The Shaker movement was at its height between 1820 and 1860. It was at this time that the sect had its most members, and the period was considered its "golden age". It had expanded from New England to the Midwestern states of Indiana, Kentucky and Ohio. It was during this period that it became known for its furniture design and craftsmanship. In the late 1830s a spiritual revivalism, the Era of Manifestations was born. It was also known as the "period of Mother's work", for the spiritual revelations that were passed from the late Mother Ann Lee.

==Spiritual revelations==
The Era of Manifestations began at Watervliet, New York, in 1837 and soon spread throughout Shaker society. For instance, The Era of Manifestations, also called "Mother Ann's Work", was a part of Shaker life in New Lebanon, New York, and Hancock, Massachusetts. Ann Lee's followers testified that she had many "spiritual gifts," including visions, prophecy, healing hands, and "the power of God" in her touch. The Shakers appreciated the revival tradition and brought those practices into Shaker worship.

The wonderful and almost incredible openings of light and truth pertaining to this and the external spiritual world, and which address themselves almost exclusively to the external man, by sensuous facts and physical demonstrations, and which, in former times and other ages, were suppressed and condemned, as the effect of unlawful communings with the powers of darkness, are now being received with joy and gladness by thousands of person, as proof of a telegraphic communication established between the two worlds; and no more to be disputed or doubted than is the existence of that marvelous submarine telegraphic cable that connects the Eastern and Western continents.

According to Shaker tradition, heavenly spirits came to earth, bringing visions, often giving them to young Shaker women, who danced, whirled, spoke in tongues, and interpreted these visions through their drawings and dancing.

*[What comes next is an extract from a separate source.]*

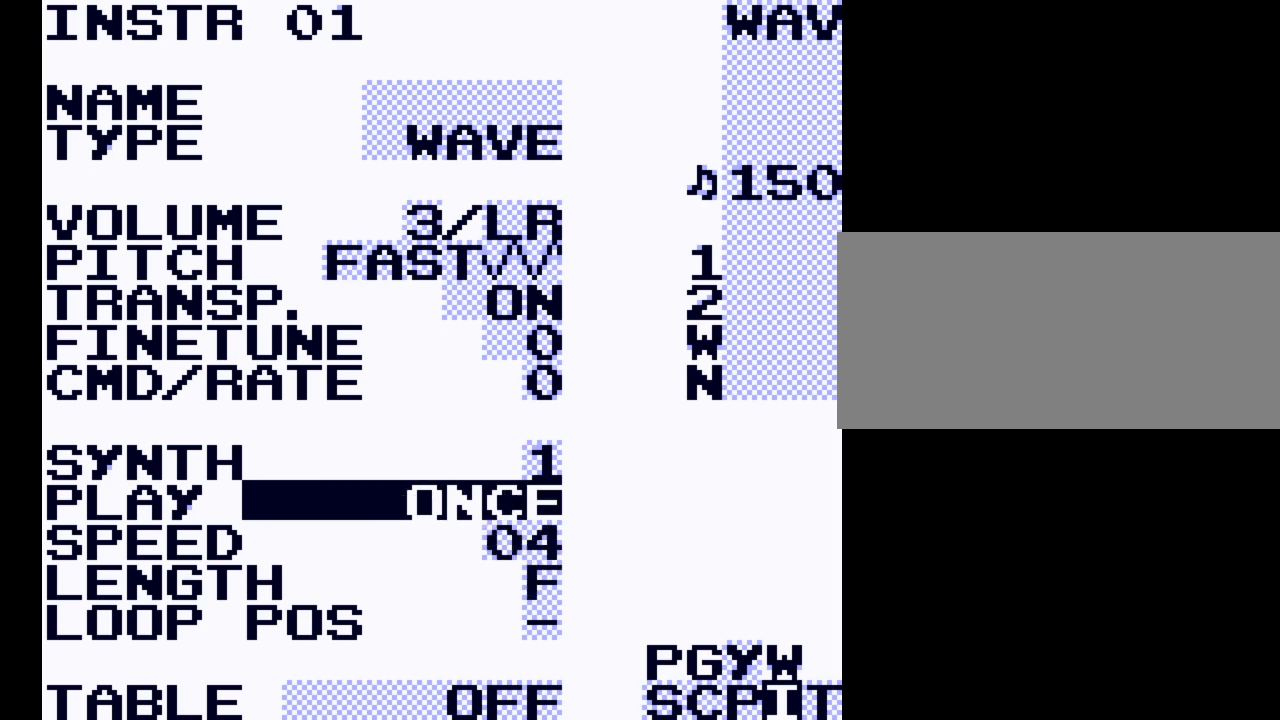
{"buttons": [], "events": [[133, "DPAD_DOWN", "down"], [300, "DPAD_DOWN", "up"]]}
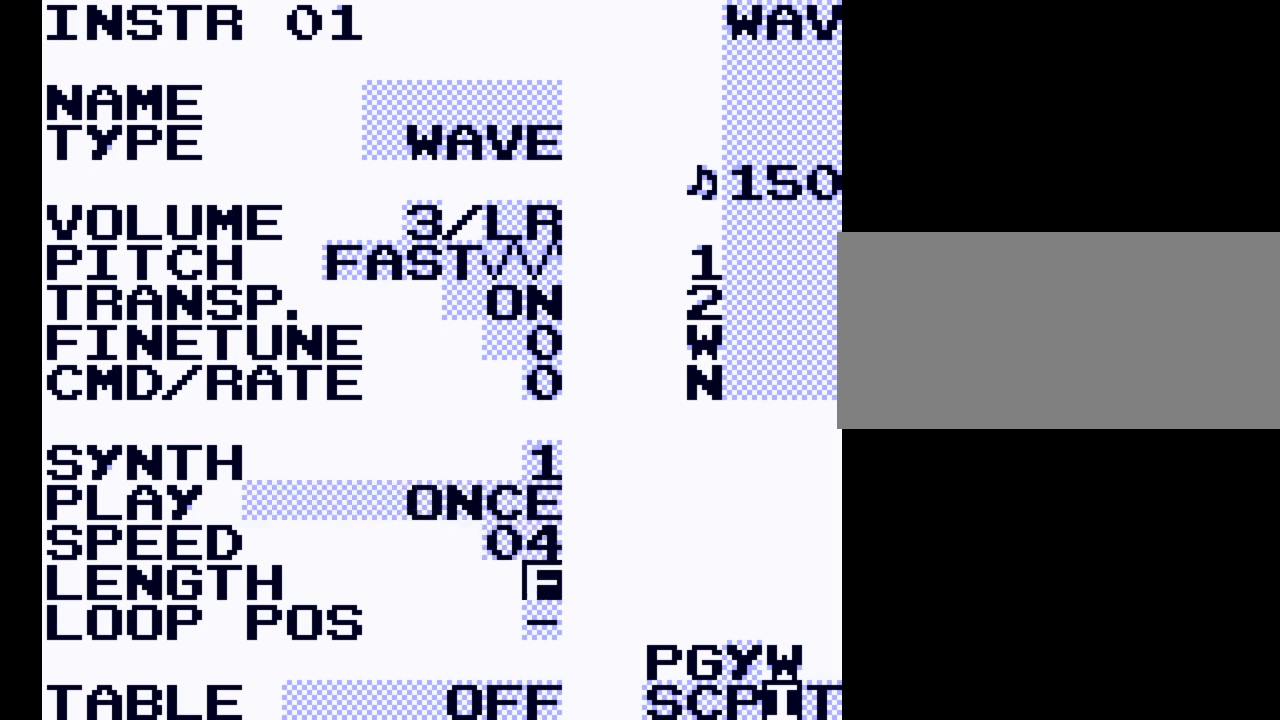
{"buttons": ["DPAD_UP"], "events": [[467, "DPAD_UP", "down"]]}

The immense spirituality expressed through visions and spiritual inspiration, with periodic revivals of enthusiastic worship, revitalized their meetings.

Children told of visits to cities in the spirit realm and brought messages from Mother Ann to the community. Members had visions, spoke in tongues, and experienced trance states. In 1841, a spiritual message was perceived to inaugurate the "sweeping gift," or spiritual cleansing of the village. Other messages led the Shaker Ministry to outlaw the use of pork, tea, and coffee, causing dissension rather than the union Shakers valued.

In the effort to "purify" society, some believers were expelled by visionists. At Canaan, New York, a sister recalled that they "scorched" some sluggards into leaving. In other locations, members who appeared blameless were forced to leave without any revealed infraction.

In 1842, due to these unprecedented spiritual messages being received, the Ministry decided to bar the public from Shaker worship. The same year, Shakers set aside sacred places in each community, with names like Holy Mount and Mount Sinai, for "mountain meetings" or "mountain feasts" held spring and fall. Other revelations resulted in publishing visionary Philemon Stewart's A Holy, Sacred and Divine Roll and Book.

Initially, the period had an effect of strengthening spiritual fervor and helped them to maintain their Shaker principles of simplicity, utility and honesty. The spiritual manifestations were particularly embraced by the younger members of the sect. Over time, though, the older members were increasingly disenchanted. In 1845 the sect revised their guiding edicts, the Millennial Laws, making them stricter. The laws dictated household and life practices, such as limiting mirror size and defining the allowed color of bed linens. After the revision of laws, some "believers" left the Shakers.

==Gift drawings==
Several pieces of art were created as part of the manifestation in New Lebanon, New York, and Hancock, Massachusetts. These were called "gift drawings" and depicted visions received by the Shakers during this time.

Shaker founders and early leaders had often preached about heavenly treasures greatly to be desired. Never before, however, had Shakers dared to picture these heavenly treasures. Never before had Believers seen with their eyes the close formal resemblance between the things of eternity and the things of time. The subject matter and form of the instruments' images had been prohibited for many years as a threat to the purity of the sect. But a celestial content tempered and made useful this potentially radical art.
— Spiritual Spectacles: Vision and Image in Mid-Nineteenth-Century Shakerism.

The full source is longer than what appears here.